О понятии «деятельность в обществоведческой литературе. Деятельность – удивительное и трудно постижимое явление. При попытке составить ясное и четкое представление о ней в голове невольно всплывает образ древнегреческого бога Протея, отличительным свойством которого была способность мгновенно менять свой облик и превращаться во все что угодно. Эта текучесть, изменчивость деятельности, ее «протеизм», вкупе с непосредственной данностью для любого из нас делают ее чрезвычайно трудной для теоретического описания. Утверждалось даже, что в какой-то момент человечество оказалось в ситуации, когда «оно не только не знало, что такое деятельность, но и не знало, какими средствами это можно узнать» [Щедровицкий. 1995, с.241]. Но поскольку все наши победы и беды – результат нашей собственной деятельности, необходимо научиться управлять ею. А для этого нужно составить пусть грубое, но, в главном, истинное представление о ней.
Одна из проблем познания деятельности состоит в том, что в настоящее время категории, отражающие различные проявления человеческой активности, например, такие, как «жизнедеятельность», «поведение», «деятельность», «общение» в научной литературе не соотнесены между собой. Они употребляются в обществоведении и науках о человеческом поведении либо как интуитивно ясные, либо метафорически поясняются друг через друга.
Так, встречаются утверждения, где активность поясняется через деятельность, а деятельность через активность. В первом случае утверждается, что «активность – энергичная, усиленная деятельность» [Современный словарь иностранных…. 1993, с.28]. В другом же утверждают, что «деятельность специфически человеческая форма активного отношения к окружающему миру», причем целостность деятельности «синтезируется в марксистском понятии практики, включающем многообразные формы человеческой активности» [Огурцов, Юдин. 1983, с.151–152]. Иначе говоря, деятельность поясняется через практику, а практика через активность.

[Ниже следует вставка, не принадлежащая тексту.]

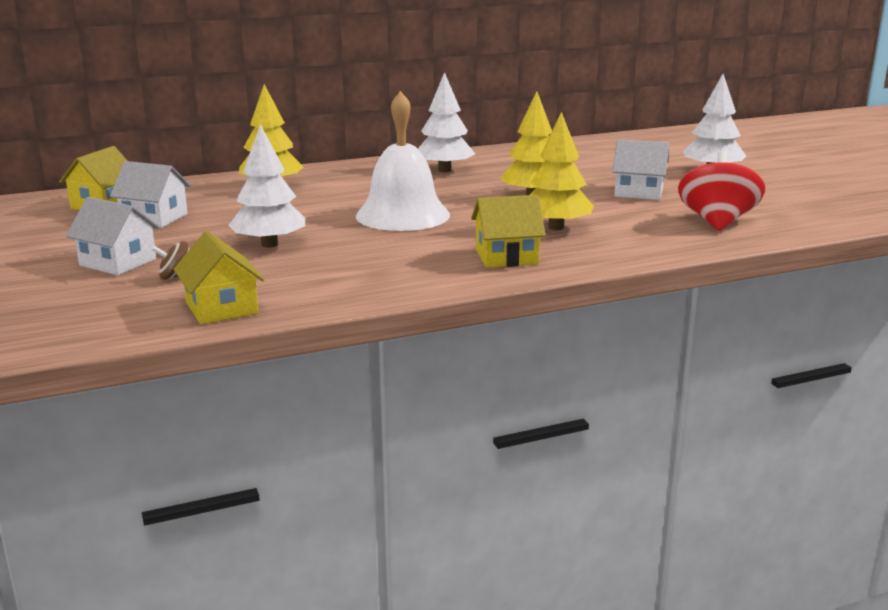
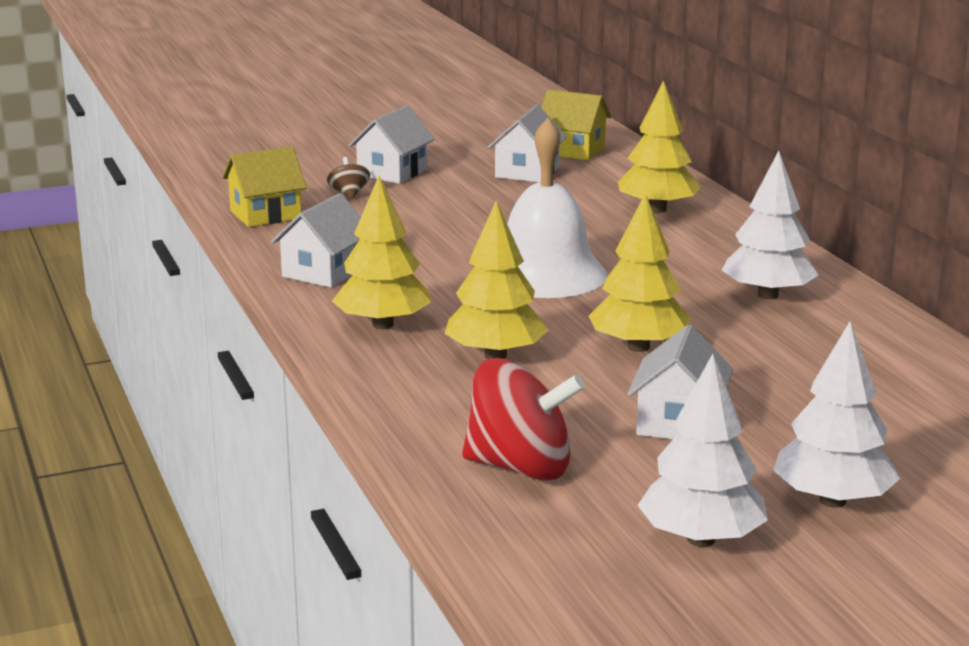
camera: 90 degrees right, 0 degrees up
white tree [229,124,305,248] -> white tree moved to [637,354,768,547]
yellow house [471,195,546,268] -> yellow tree [332,176,431,329]
none -> white house [271,193,361,288]

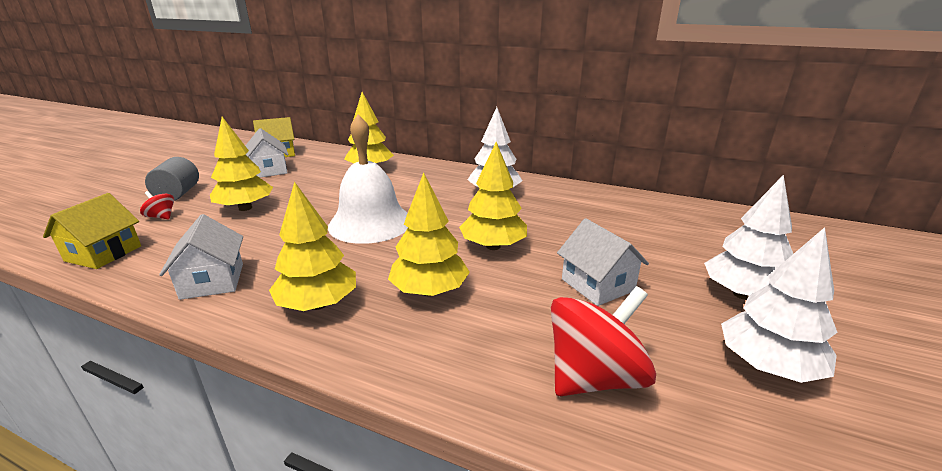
camera: 45 degrees left, 5 degrees up
brown spinning top [327,157,370,199] -> red spinning top [140,191,174,219]
white house [349,105,435,184] -> grey cylinder [145,157,199,201]
none -> yellow tree [210,117,273,211]

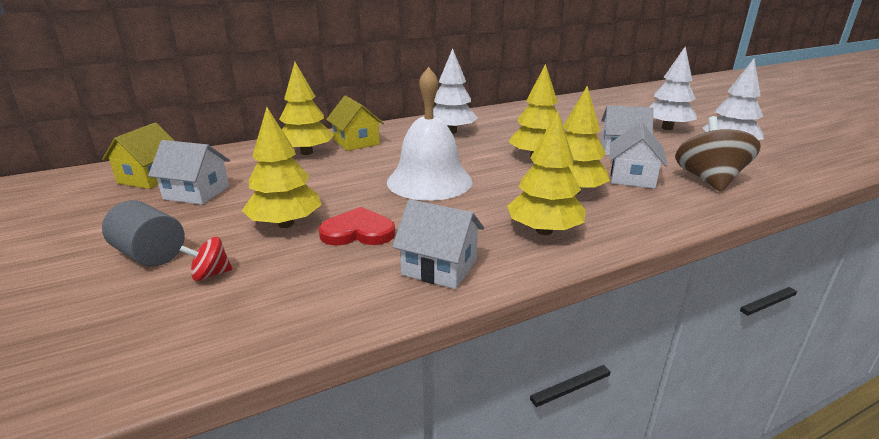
camera: 50 degrees left, 0 degrees up
yellow house [43,193,141,269] -> yellow house moved to [326,96,384,151]
red spinning top [551,286,656,396] -> brown spinning top [675,116,761,192]
none -> red heart [319,207,395,246]
none -> white house [610,122,668,189]

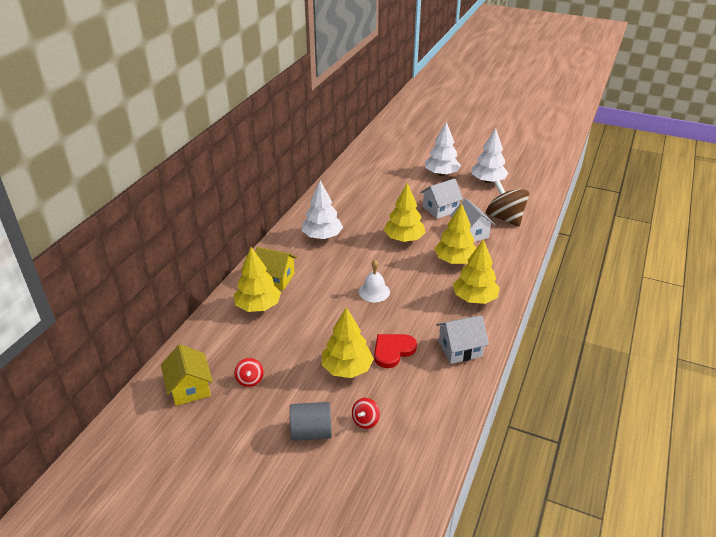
camera: 40 degrees left, 10 degrees up
white house [148,140,230,205] -> red spinning top [234,358,263,387]
white bell [387,67,472,201] -> white bell [359,260,390,302], size x0.51

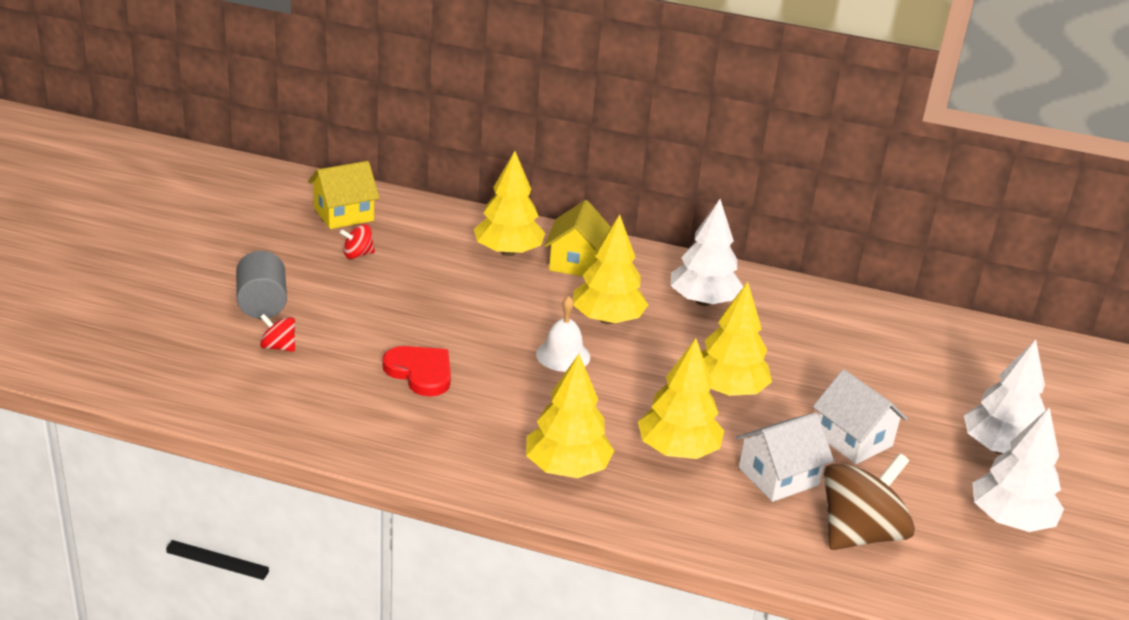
camera: 80 degrees right, 5 degrees down
yellow tree [321,307,374,378] -> yellow tree moved to [573,214,648,324]
white house [436,316,489,364] -> none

Имеются принципиально неприемлемые попытки определить понятие «деятельность» через понятие единичного акта или действия [Соколова. 2003, с.272], опирающиеся на схему М. Вебера, включающую понятия «поведение», «действие», «социальное действие». Но в этой цепочке веберовских понятий допущена смысловая несообразность, ибо в ней стоят в логической последовательности понятия разного смыслового уровня.
Так, по Веберу, «поведение» … всегда являет собой для нас действие одного или нескольких отдельных лиц [Вебер. 2006, с. 461], а социальное действие – это «такое действие, которое по предполагаемому действующим лицом … смыслу соотноситсяс действием других людей…» [Вебер. 2006, с. 453]. Но ведь значение слова «поведение» соотносится со значениями слов «деятельность», «общение», «речь», отражающими активность человека как процесс, не имеющий четко определенного завершения. Слова же «действие», «социальное действие» соотносятся со словами «поступок», «акт», «высказывание» и пр. Они означают завершенное в определенный момент времени проявление активности.
Логично предполагать, что поведение состоит из цепочки поступков, речь – из высказываний, деятельность – из действий. Поскольку отдельное высказывание или действие проще, нежели их последовательность, то в качестве отправных точек в теории логичнее использовать единовременные, завершенные проявления человеческой активности, строя из них соответствующие процессы, нежели наоборот.
Встречается странное мнение, согласно которому речь может рассматриваться в качестве деятельности [Щедровицкий. 1995, с.237, 238 и др.] или даже социальной деятельности [Штомпка. 2005, с.50–51]. Видимо, авторы подобных утверждений либо не знают, либо не принимают во внимание принципиальную позицию П.А. Сорокина о качественно различных типах взаимодействия между людьми. Метафорично утверждение, что деятельность является «системой и полиструктурой» [Щедровицкий. 1995, с.245], поскольку неясно о каких системе и полиструктуре идет речь.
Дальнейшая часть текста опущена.